***** Supplied records *****

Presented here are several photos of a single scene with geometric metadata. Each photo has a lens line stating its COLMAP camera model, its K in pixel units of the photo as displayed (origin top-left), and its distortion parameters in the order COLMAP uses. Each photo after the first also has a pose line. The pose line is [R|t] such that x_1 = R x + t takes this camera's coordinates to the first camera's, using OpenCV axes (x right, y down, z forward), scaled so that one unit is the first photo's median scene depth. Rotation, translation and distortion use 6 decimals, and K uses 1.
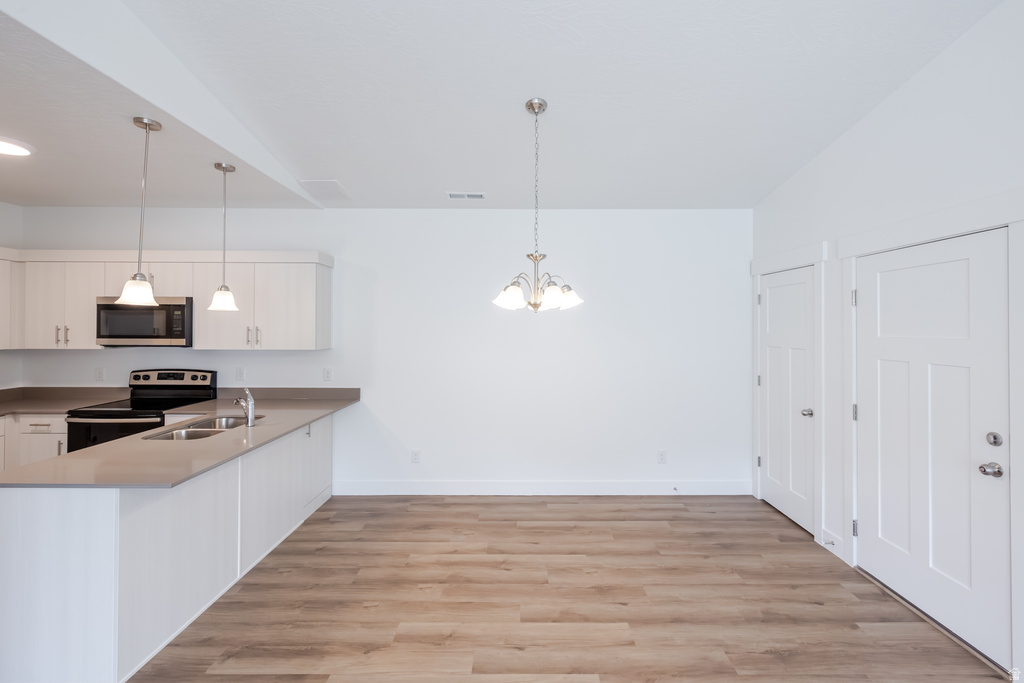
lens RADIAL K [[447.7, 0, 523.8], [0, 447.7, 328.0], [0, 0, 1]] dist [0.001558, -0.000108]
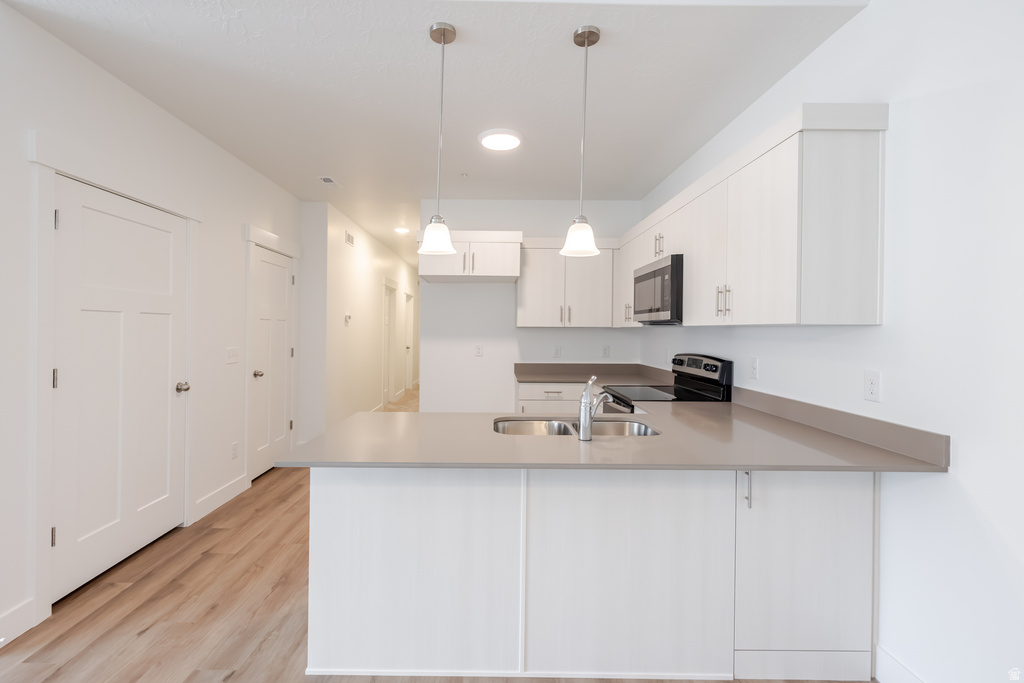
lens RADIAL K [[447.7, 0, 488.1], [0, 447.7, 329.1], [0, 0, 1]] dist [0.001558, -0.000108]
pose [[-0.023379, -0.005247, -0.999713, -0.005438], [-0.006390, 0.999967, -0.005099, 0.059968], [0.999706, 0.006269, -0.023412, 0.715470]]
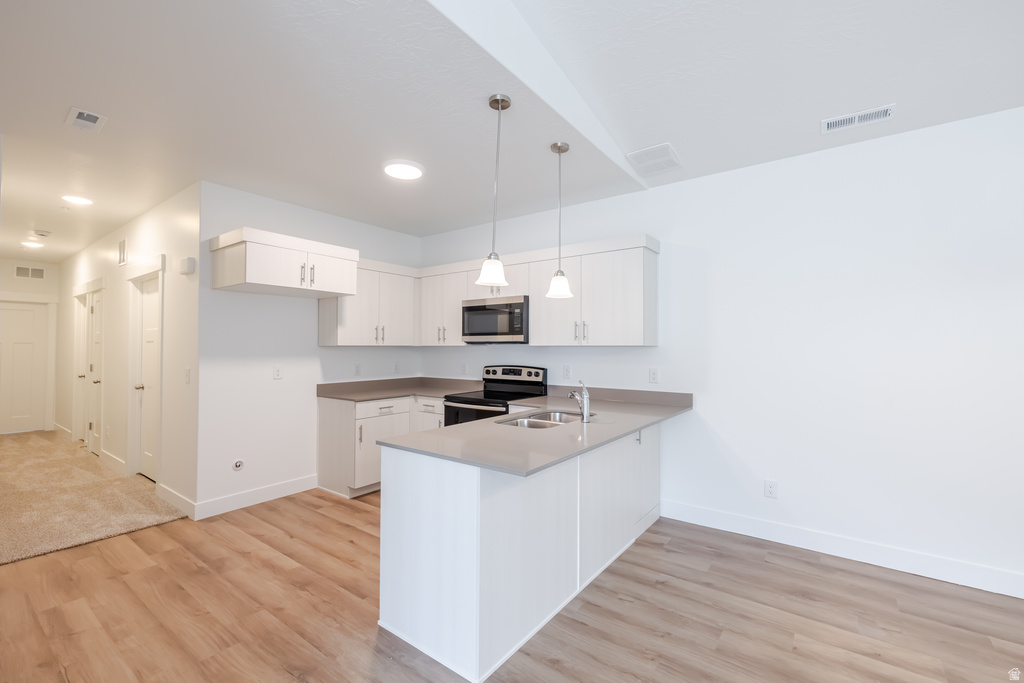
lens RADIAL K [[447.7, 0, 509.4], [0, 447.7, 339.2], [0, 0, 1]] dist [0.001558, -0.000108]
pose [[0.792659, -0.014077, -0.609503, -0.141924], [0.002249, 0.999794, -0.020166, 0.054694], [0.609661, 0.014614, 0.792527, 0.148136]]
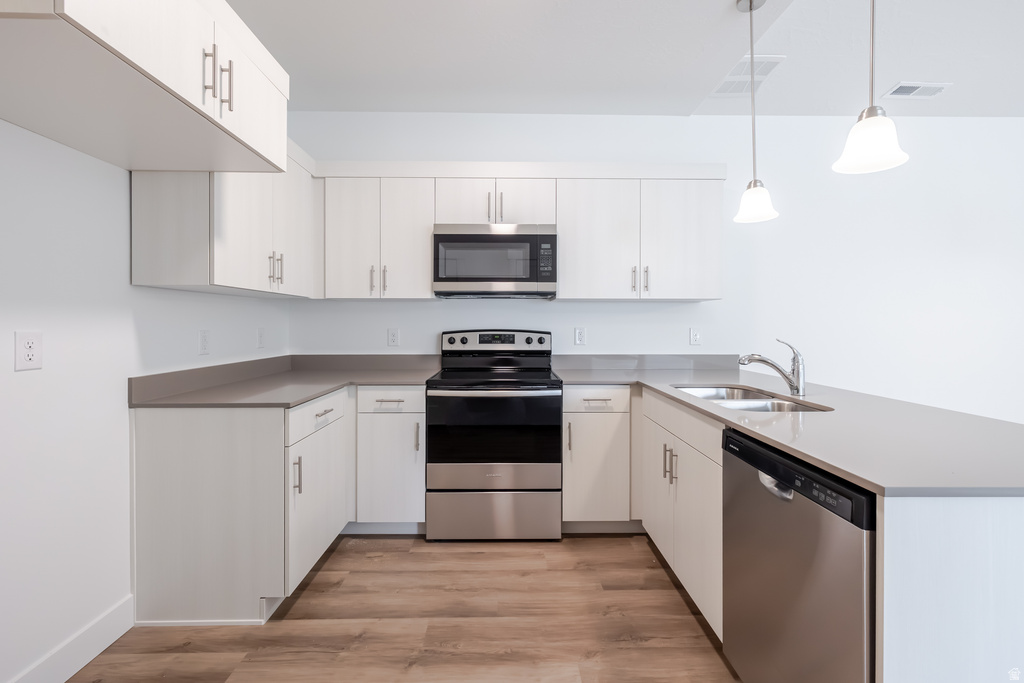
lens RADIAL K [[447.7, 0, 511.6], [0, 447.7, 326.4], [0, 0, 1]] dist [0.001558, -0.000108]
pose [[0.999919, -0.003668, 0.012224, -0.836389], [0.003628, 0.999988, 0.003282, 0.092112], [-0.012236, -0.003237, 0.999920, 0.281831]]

*****

#### Task requirements:
Please copy the data above character for character, skipping any pictures.

#### Response to the exercise:
Presented here are several photos of a single scene with geometric metadata. Each photo has a lens line stating its COLMAP camera model, its K in pixel units of the photo as displayed (origin top-left), and its distortion parameters in the order COLMAP uses. Each photo after the first also has a pose line. The pose line is [R|t] such that x_1 = R x + t takes this camera's coordinates to the first camera's, using OpenCV axes (x right, y down, z forward), scaled so that one unit is the first photo's median scene depth. Rotation, translation and distortion use 6 decimals, and K uses 1.
lens RADIAL K [[447.7, 0, 523.8], [0, 447.7, 328.0], [0, 0, 1]] dist [0.001558, -0.000108]
lens RADIAL K [[447.7, 0, 488.1], [0, 447.7, 329.1], [0, 0, 1]] dist [0.001558, -0.000108]
pose [[-0.023379, -0.005247, -0.999713, -0.005438], [-0.006390, 0.999967, -0.005099, 0.059968], [0.999706, 0.006269, -0.023412, 0.715470]]
lens RADIAL K [[447.7, 0, 509.4], [0, 447.7, 339.2], [0, 0, 1]] dist [0.001558, -0.000108]
pose [[0.792659, -0.014077, -0.609503, -0.141924], [0.002249, 0.999794, -0.020166, 0.054694], [0.609661, 0.014614, 0.792527, 0.148136]]
lens RADIAL K [[447.7, 0, 511.6], [0, 447.7, 326.4], [0, 0, 1]] dist [0.001558, -0.000108]
pose [[0.999919, -0.003668, 0.012224, -0.836389], [0.003628, 0.999988, 0.003282, 0.092112], [-0.012236, -0.003237, 0.999920, 0.281831]]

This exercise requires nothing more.